Once you’ve got the total, you can apply with one (or more) of the companies below. Only Sofi, Marcus and Prosper are actually direct lenders. The others put your loan request out to banks and other lenders, and then send you the results. Which is great, because you don’t have to go from place to place and talk face to face.
Companies that offer personal loans you could use to consolidate credit card debt:
- Marcus by Goldman Sachs
What if you don’t qualify for any of those debt consolidation options?
People who have fair credit (a FICO score between 580 and 669) or bad credit (a FICO score of 579 or lower) are in danger of landing in debt because it’s tough to get decent interest rates on products like:
- Auto loans (especially at “buy here, pay here” dealerships)
- Mortgages (and they may have to pony up a higher down payment)
- Credit cards
Consolidating your debt could help you kick-start a better future. Unfortunately, fair-to-bad credit could mean you don’t qualify for any of the debt consolidation options noted above.

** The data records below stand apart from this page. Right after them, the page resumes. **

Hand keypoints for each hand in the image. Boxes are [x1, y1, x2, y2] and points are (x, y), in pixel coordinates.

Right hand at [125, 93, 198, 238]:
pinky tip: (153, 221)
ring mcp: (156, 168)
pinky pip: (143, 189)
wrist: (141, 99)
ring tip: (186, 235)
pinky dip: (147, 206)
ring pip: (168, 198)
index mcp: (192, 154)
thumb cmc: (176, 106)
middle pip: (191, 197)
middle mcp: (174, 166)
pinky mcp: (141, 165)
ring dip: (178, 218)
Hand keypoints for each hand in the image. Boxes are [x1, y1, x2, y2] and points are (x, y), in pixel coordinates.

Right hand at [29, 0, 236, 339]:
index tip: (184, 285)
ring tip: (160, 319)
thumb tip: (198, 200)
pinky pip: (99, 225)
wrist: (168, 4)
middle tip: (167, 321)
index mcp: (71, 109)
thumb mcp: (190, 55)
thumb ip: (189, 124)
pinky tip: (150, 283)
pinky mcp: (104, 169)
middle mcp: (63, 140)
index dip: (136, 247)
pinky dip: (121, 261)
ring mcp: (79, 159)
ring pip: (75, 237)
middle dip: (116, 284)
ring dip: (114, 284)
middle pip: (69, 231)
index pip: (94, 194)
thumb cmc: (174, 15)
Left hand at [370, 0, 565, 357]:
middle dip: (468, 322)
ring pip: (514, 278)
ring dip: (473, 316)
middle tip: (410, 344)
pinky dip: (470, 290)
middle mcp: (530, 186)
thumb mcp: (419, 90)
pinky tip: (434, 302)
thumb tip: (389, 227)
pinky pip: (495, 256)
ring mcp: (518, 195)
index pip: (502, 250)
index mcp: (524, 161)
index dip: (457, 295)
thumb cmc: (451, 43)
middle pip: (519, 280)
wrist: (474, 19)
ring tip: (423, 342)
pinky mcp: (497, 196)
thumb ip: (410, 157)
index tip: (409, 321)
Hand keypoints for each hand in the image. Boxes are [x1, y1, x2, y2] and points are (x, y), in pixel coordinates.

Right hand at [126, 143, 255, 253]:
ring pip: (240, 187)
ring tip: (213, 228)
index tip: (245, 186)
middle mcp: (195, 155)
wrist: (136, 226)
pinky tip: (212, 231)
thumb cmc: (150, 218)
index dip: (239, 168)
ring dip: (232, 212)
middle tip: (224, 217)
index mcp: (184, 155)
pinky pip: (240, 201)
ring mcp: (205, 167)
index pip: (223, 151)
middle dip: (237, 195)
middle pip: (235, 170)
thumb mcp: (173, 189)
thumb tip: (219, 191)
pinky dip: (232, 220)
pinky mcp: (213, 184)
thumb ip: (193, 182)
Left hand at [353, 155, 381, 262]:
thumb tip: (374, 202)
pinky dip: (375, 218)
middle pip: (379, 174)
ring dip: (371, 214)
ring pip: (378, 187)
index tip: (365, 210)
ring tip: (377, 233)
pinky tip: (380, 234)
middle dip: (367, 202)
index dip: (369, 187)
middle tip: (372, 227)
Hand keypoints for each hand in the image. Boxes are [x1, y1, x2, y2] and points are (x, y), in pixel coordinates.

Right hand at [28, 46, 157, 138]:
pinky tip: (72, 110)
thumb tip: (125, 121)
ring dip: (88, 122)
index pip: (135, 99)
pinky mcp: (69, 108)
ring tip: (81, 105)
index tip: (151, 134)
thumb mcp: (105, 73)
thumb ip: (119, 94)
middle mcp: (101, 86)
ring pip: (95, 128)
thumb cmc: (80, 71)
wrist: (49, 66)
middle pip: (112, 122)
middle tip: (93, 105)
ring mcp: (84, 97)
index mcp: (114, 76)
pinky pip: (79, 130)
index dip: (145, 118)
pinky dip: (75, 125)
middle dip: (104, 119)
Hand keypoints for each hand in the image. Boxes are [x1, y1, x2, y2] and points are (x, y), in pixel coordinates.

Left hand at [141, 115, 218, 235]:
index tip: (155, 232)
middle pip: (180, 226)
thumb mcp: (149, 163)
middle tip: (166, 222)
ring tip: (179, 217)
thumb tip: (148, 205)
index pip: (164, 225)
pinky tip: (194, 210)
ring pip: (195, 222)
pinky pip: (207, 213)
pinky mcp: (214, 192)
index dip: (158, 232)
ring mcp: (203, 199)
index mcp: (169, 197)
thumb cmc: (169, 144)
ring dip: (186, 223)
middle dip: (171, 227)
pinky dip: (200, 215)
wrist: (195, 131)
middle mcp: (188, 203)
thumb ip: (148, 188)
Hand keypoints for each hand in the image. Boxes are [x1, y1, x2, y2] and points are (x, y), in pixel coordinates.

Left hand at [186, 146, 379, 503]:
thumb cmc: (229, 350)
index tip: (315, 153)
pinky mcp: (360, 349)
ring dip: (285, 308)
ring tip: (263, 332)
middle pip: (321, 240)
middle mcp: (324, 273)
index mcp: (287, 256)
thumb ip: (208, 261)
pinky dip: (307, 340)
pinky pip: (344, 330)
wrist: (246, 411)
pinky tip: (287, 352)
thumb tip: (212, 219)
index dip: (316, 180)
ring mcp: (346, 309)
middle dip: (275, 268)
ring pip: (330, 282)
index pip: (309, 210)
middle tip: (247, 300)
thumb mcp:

It’s a real Catch-22, but you could still pull this off – by repairing your credit. The DIY credit repair approach includes:
- Checking your credit report for errors
- Adopting good credit habits
- Getting a secured credit card
- Using a credit-builder loan
You might have heard or seen ads for credit repair companies. Some of these places are legit. But some super-shady folks are out there, asking for money upfront and making promises they can’t keep. Do your homework.
The bottom line
Debt does more than keep you up at night. Every dollar of interest you pay is a dollar that can’t work for you somewhere else: investing, travel, homeownership, helping your kids through college or any of the other things that matter to you.
If you’ve got debt, take control. A personal loan or a 0% balance transfer credit card will save you thousands (or tens of thousands) of dollars, and let you go back to living your best life.